▸ Фрагмент документа

Как подчеркивает в аналитическом докладе «Арабский мир: неопределенность после «весны»» профессор политологии Каирского университета Нурхан эль-Шейх, США оказывали непосредственное влияние на мобилизацию арабских народных масс против их лидеров, обеспечивая помощь в обучении и финансировании организаций гражданского общества, занимающихся правозащитной деятельностью и продвижением демократии. Ряд американских организаций обучали арабскую молодежь искусству мобилизации масс и управления общественным мнением. Молодежь, которая в условиях едва ли не тотальной безработицы, оказалась крайне восприимчивой к идеям организаторов антиправительственных выступлений, также была обучена методам оказания ненасильственного давления на власть – так называемому «ненасильственному воздействию». Среди таких организаций одной из наиболее видных был уже упомянутый Институт Альберта Эйнштейна во главе с Дж. Шарпом [11, с. 8].

В этой связи нельзя не отметить, что выступавшие против режимов оппозиционеры в ходе событий конца 2010 – начала 2011 годов в Северной Африке, в отличие от предшествующих периодов, отошли от радикального, лобового противостояния и сделали ставку преимущественно на использование технологий «мягкой силы». Как справедливо замечает Е.А. Антюхова, такая тактика явно не укладывается в традиционную политическую культуру стран арабского Востока, где социально-политические протесты имели насильственный характер, а это, в свою очередь, указывает на использование в ходе «арабской весны» экспортированных с Запада политтехнологических методик по смене режимов [12, с. 239].

Методы ненасильственных форм протеста и гражданского неповиновения активно использовались как при подготовке, так и во время антиправительственных действий в ходе «арабской весны». События «жасминовой революции» в Тунисе наглядно продемонстрировали, как концепции Дж. Шарпа могут быть реализованы в арабском и мусульманском мире. Важную роль в этом процессе, как и в ходе «цветных революций» нулевых годов XXI века, сыграли влиятельные неправительственные акторы «мягкой силы» Запада, такие как Национальный фонд в поддержку демократии, Международный республиканский институт, «Фридом Хаус» и другие.

▸ Задание 1
Перепишите из текста об «арабской весне» отрывок, начиная со слов «В этой связи» и вплоть до слов «[12, с. 239].».
▸ Задание 2
Профессором какого университета, согласно тексту об «арабской весне», является Нурхан эль-Шейх?
▸ Задание 3
Продолжите текст об «арабской весне», начав сразу после его последнего предложения.

▸ Выборка из записей
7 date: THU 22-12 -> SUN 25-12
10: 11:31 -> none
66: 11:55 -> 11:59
==
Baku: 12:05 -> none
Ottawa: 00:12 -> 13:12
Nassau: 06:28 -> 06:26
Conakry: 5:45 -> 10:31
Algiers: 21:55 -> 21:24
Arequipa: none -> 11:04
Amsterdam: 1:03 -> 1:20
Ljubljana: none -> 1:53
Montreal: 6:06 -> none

▸ Результат выполнения 1
В этой связи нельзя не отметить, что выступавшие против режимов оппозиционеры в ходе событий конца 2010 – начала 2011 годов в Северной Африке, в отличие от предшествующих периодов, отошли от радикального, лобового противостояния и сделали ставку преимущественно на использование технологий «мягкой силы». Как справедливо замечает Е.А. Антюхова, такая тактика явно не укладывается в традиционную политическую культуру стран арабского Востока, где социально-политические протесты имели насильственный характер, а это, в свою очередь, указывает на использование в ходе «арабской весны» экспортированных с Запада политтехнологических методик по смене режимов [12, с. 239].

▸ Результат выполнения 2
Каирского университета.

▸ Результат выполнения 3
В качестве яркого примера деятельности подобных структур стоит привести организацию «КАНВАС» (CANVAS – the Center for Applied Non-Violent Action and Strategies), основанную в Белграде на базе сербского движения «Отпор» в 2003 году и возглавляемую активным участником свержения С. Милошевича в 2000 году С. Поповичем. С 2008 года под эгидой «КАНВАС» и при поддержке «Фридом Хаус» и Национального фонда в поддержку демократии в Сербии для будущих организаторов и активистов «арабской весны», в том числе из Туниса, проводились семинары по ненасильственной борьбе. В программу обучения входили такие дисциплины, как «Сущность политической власти», «Социальные конфликты: типы, причины, модели разрешения», «Стратегическое планирование», «Управление политическими кампаниями», «Методы и тактика ненасильственного сопротивления», «Вызовы процессам демократического строительства» [13, с. 79]. Основную аудиторию этих курсов составляла арабская молодежь.

США и их западноевропейские союзники последовательно расшатывали социально-политическую базу авторитарных режимов на Ближнем Востоке и в Северной Африке, делая ставку на стремившиеся к демократическим переменам слои арабских обществ, в первую очередь, на молодое поколение. В ноябре 2009 года во время пребывания в Марокко государственный секретарь США X. Клинтон озвучила инициативу «Гражданское общество 2.0», суть которой состояла в работе с населением арабо-мусульманского мира для «наращивания потенциала и обеспечения местных организаций и отдельных лиц правами и возможностями для осуществления необратимых перемен». В рамках этой программы особый упор был сделан на обучении представителей неправительственных организаций и объединений гражданского общества навыкам максимально эффективного использования цифровых технологий [14].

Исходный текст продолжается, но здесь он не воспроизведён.